BANKING

Move Your Money urges switch to community banks

PBN PHOTO/RYAN T. CONATY
LIFE COACH Kathy Black moved her accounts to The Washington Trust Co.
Posted 4/12/10

Abel Collins made the move in January.

He walked into a Bank of America branch in South Kingstown and asked to close his savings and checking accounts. He told the bank staff he planned to deposit his money into a nearby Newport Federal Saving Bank.

“They seemed sad about it,” Collins said of the BofA employees, recalling how they made a last-ditch effort to keep his business by noting that the bank had paid back its $45 billion federal bailout.

“I actually never had a bad experience at Bank of America,” said Collins, program manager at the Sierra Club in Rhode Island. “I wanted to take my money [out of a bank] that had helped to finance the housing bubble.”

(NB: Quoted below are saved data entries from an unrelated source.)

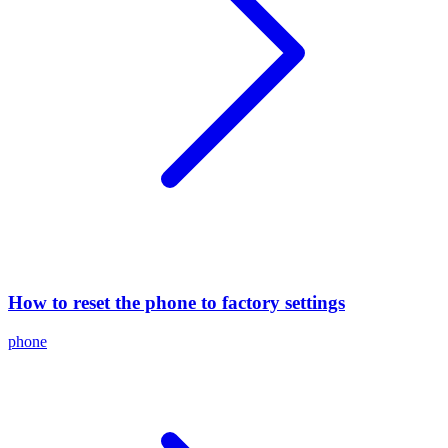
How to reset the phone to factory settings
phone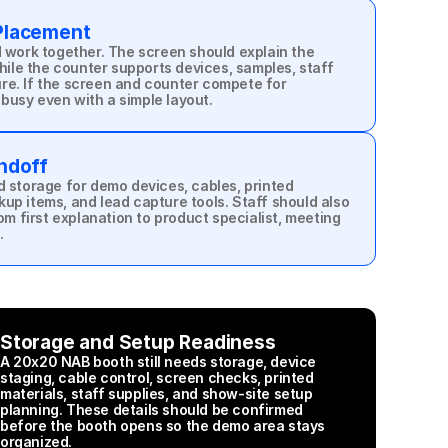
Placement
work together. The screen should explain the 
ile the counter supports devices, samples, staff 
ure. If the screen and counter compete for 
 busy even with a simple layout.
ndoff
storage for demo devices, cables, printed 
kup items, and lead capture tools. Staff should also 
m first explanation to product specialist, meeting 
.
Storage and Setup Readiness
A 20x20 NAB booth still needs storage, device 
staging, cable control, screen checks, printed 
materials, staff supplies, and show-site setup 
planning. These details should be confirmed 
before the booth opens so the demo area stays 
organized.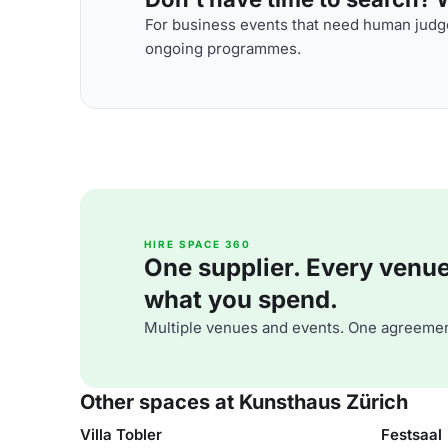
For business events that need human judge
ongoing programmes.
HIRE SPACE 360
One supplier. Every venue. 
what you spend.
Multiple venues and events. One agreemen
Other spaces at Kunsthaus Zürich
Villa Tobler
Festsaal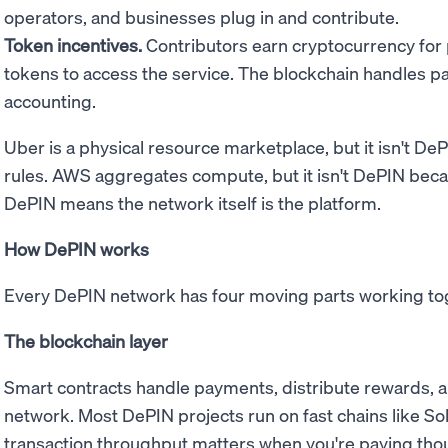
operators, and businesses plug in and contribute.
Token incentives.
Contributors earn cryptocurrency for
tokens to access the service. The blockchain handles 
accounting.
Uber is a physical resource marketplace, but it isn't D
rules. AWS aggregates compute, but it isn't DePIN bec
DePIN means the network itself is the platform.
How DePIN works
Every DePIN network has four moving parts working to
The blockchain layer
Smart contracts handle payments, distribute rewards, a
network. Most DePIN projects run on fast chains like Sol
transaction throughput matters when you're paying thou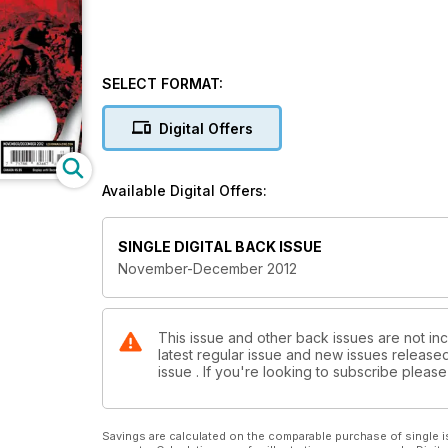
SELECT FORMAT:
Digital Offers
Available Digital Offers:
SINGLE DIGITAL BACK ISSUE
November-December 2012
This issue and other back issues are not inc
latest regular issue and new issues released 
issue . If you're looking to subscribe plea
Savings are calculated on the comparable purchase of single i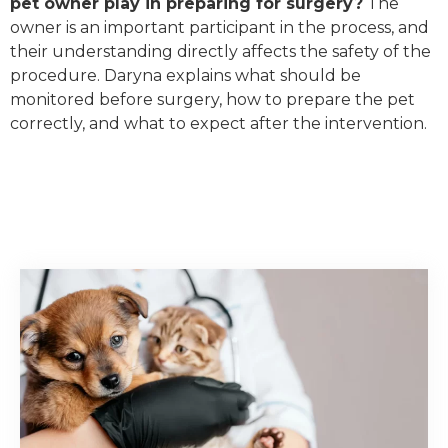
pet owner play in preparing for surgery?
The
owner is an important participant in the process, and
their understanding directly affects the safety of the
procedure. Daryna explains what should be
monitored before surgery, how to prepare the pet
correctly, and what to expect after the intervention.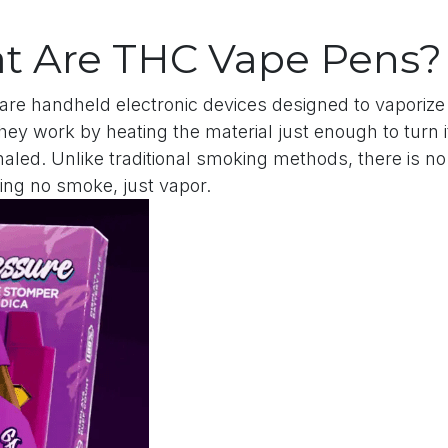
t Are THC Vape Pens?
are handheld electronic devices designed to vaporize 
ey work by heating the material just enough to turn it
haled. Unlike traditional smoking methods, there is 
ng no smoke, just vapor.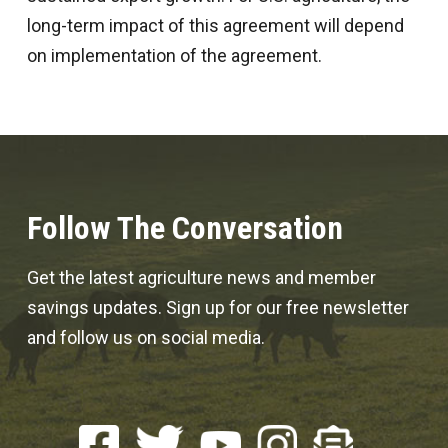
long-term impact of this agreement will depend
on implementation of the agreement.
Follow The Conversation
Get the latest agriculture news and member
savings updates. Sign up for our free newsletter
and follow us on social media.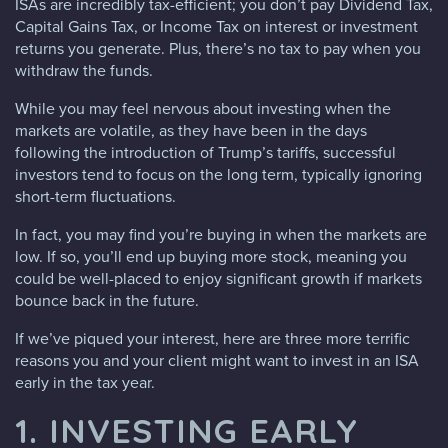
ISAs are incredibly tax-efficient; you don’t pay Dividend Tax,
Capital Gains Tax, or Income Tax on interest or investment
returns you generate. Plus, there’s no tax to pay when you
withdraw the funds.
While you may feel nervous about investing when the
markets are volatile, as they have been in the days
following the introduction of Trump’s tariffs, successful
investors tend to focus on the long term, typically ignoring
short-term fluctuations.
In fact, you may find you’re buying in when the markets are
low. If so, you’ll end up buying more stock, meaning you
could be well-placed to enjoy significant growth if markets
bounce back in the future.
If we’ve piqued your interest, here are three more terrific
reasons you and your client might want to invest in an ISA
early in the tax year.
1. INVESTING EARLY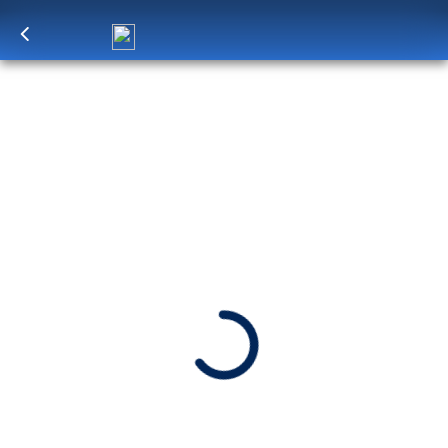
Log in
to unlock exclusive pricing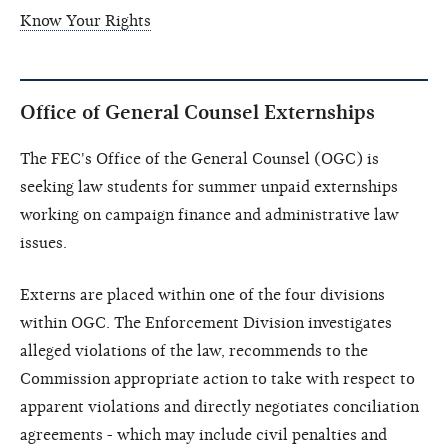
Know Your Rights
Office of General Counsel Externships
The FEC's Office of the General Counsel (OGC) is
seeking law students for summer unpaid externships
working on campaign finance and administrative law
issues.
Externs are placed within one of the four divisions
within OGC. The Enforcement Division investigates
alleged violations of the law, recommends to the
Commission appropriate action to take with respect to
apparent violations and directly negotiates conciliation
agreements - which may include civil penalties and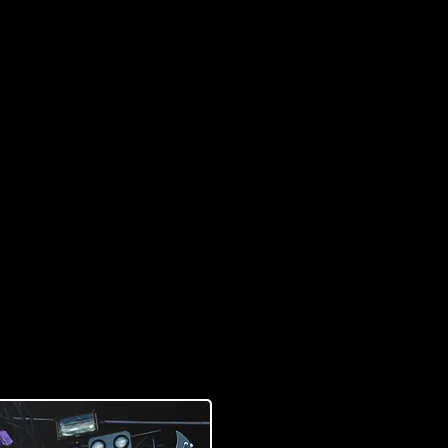
 from my dream bass.
ds are Swamp ash on the
bony fretboard. That
ngs out all the little
at only Raato Custom
t Bass I´ve Ever Played!”
Photo by Outi Puhakka, Outo Kuva)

Collins is one of untold bank customers nationwide who have been inspired by the Move Your Money campaign, an Internet-based effort to convince people to shift their accounts from the banking giants to community-based institutions.

The movement started at the popular Web site The Huffington Post at the end of December as part of the backlash against financial institutions that are perceived to be too big to fail.

Proponents of Move Your Money contend pouring money into locally based banks and credit unions serves to punish the mammoth institutions that some say touched off the economic downturn, then received a taxpayer-financed bailout. Supporters say using a community bank has added benefits for the local economy.

The campaign has drawn a lot of attention, but its effects are difficult to measure, at least at this point.

Banks are due to file their first-quarter regulatory reports – which will include an accounting of deposits – with the Federal Deposit Insurance Corporation within the next month.

At the very least, Move Your Money organizers say the community-bank search feature on their Web site, moveyourmoney.info, has been used for every zip code in the United States.

The movement also has captured the attention of banks and credit unions, both big and small.

Big banks downplay its effects and contend that those customers who move will miss out on superior products at competitive prices.